Procede, pois, a pretensão do Estado-acusador.

Passa-se a dosimetria.

A ré é primária (f. 76). Fixa-se a pena-base no piso e, à míngua de outras circunstâncias ou causas de oscilação, definitiva neste patamar, i.e., 02 anos de reclusão.

Face o jaez do crime, incabível substituição de privativa de liberdade ou suspensão condicional da pena.

O regime de cumprimento deverá ser o fechado, ex vi legis (parágrafo 7o., art. 1o.).
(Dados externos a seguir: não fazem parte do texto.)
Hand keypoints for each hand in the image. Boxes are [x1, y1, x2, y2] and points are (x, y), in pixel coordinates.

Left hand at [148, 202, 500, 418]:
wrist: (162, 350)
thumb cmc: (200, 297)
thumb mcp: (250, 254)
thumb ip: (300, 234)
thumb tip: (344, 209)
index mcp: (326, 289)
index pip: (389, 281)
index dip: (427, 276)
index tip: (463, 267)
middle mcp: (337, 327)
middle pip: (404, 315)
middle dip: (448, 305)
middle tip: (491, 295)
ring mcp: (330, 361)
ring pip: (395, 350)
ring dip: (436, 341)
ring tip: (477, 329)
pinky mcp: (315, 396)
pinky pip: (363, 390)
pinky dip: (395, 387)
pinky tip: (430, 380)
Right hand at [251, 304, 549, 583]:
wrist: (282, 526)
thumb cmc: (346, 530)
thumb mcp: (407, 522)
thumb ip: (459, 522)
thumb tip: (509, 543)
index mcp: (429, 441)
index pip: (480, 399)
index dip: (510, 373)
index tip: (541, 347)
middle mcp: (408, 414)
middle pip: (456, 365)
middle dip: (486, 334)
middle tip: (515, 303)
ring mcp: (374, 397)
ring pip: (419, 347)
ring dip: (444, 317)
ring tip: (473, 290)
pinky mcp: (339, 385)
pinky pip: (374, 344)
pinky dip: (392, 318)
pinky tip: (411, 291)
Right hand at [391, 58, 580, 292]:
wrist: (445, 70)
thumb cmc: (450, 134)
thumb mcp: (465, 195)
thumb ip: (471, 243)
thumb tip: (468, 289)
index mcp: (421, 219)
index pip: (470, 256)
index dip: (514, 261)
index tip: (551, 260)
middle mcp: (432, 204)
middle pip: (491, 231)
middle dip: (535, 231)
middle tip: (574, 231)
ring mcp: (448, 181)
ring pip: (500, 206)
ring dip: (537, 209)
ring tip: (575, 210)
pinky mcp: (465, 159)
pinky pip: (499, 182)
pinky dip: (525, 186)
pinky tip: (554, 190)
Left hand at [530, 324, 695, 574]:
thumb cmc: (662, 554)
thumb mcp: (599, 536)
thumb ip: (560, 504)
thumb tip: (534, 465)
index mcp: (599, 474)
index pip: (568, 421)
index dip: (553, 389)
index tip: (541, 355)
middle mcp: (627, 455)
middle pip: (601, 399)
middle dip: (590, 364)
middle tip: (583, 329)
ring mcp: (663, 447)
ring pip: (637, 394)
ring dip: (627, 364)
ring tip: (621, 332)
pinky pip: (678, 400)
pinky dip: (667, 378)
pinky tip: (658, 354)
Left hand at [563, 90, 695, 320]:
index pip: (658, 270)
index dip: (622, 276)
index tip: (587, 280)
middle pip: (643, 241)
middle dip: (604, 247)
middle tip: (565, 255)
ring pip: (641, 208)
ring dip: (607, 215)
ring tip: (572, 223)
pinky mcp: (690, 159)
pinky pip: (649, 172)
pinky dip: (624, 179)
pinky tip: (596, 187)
Aguardou livre o desate e assim poderá manifestar o inconformismo para a Colenda Superior Instância.

Nestes termos:

JULGO PROCEDENTE a presente ação penal e o faço para CONDENAR a ré M.B.S., RG n. xxxxx, natural de Botucatu-SP, nascida no dia 20/03/1952, filha de M.E.S., à pena de 02 (dois) anos de reclusão como incursa nas regras do artigo 1o., inciso II, da Lei 9.455/97.

Oportunamente, lance-se-lhe o nome no rol dos culpados.
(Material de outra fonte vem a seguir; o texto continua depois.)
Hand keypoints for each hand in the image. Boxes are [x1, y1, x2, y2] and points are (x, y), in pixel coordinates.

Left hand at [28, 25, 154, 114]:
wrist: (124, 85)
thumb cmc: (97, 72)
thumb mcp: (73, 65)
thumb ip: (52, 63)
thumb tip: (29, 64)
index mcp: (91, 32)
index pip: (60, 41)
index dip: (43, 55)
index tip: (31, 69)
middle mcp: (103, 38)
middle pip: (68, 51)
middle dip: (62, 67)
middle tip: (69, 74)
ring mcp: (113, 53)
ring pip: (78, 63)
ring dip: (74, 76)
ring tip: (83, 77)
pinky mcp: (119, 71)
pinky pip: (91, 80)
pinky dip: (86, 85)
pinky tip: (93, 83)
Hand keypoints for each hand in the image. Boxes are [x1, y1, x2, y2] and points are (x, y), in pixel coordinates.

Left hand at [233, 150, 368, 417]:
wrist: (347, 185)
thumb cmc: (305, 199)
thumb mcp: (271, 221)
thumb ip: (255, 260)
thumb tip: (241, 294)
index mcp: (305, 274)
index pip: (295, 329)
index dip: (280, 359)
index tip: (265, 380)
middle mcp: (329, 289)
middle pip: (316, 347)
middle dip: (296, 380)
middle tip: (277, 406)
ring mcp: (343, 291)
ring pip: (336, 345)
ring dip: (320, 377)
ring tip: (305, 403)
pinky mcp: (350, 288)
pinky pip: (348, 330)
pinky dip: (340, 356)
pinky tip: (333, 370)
Expeçam-se os necessários.

Custas na forma da Lei.

P.R.I.C.

Botucatu, 24 de fevereiro de 2.004.

ITALO MORELLE

Juiz de Direito

Notas de Rodapé:

1) TJSP – 4a. Ccrim – Ap. 67.256-3 – Rel. Des.Corrêa Dias – JTJ-LRX 122/466

2) TJSP – 5a. Ccrim – HC 155.150-3 – Rel. Des. Cunha Bueno – JTJ-Lex 150/324

3) TJPR – 2a. CCRim – Ap. 82687900 – Rel. Des. Trotta Talles – j. 11.11.1999

4) TJSC – Ap. 98.014413-2 – Rel. Des. Nilton Macedo Machado – j. 18.05.1999

5) TJSP – Ac. – Rel. Des. Canguçu de Almeida – j. 13.09.1993 – RJTJSP 148/280.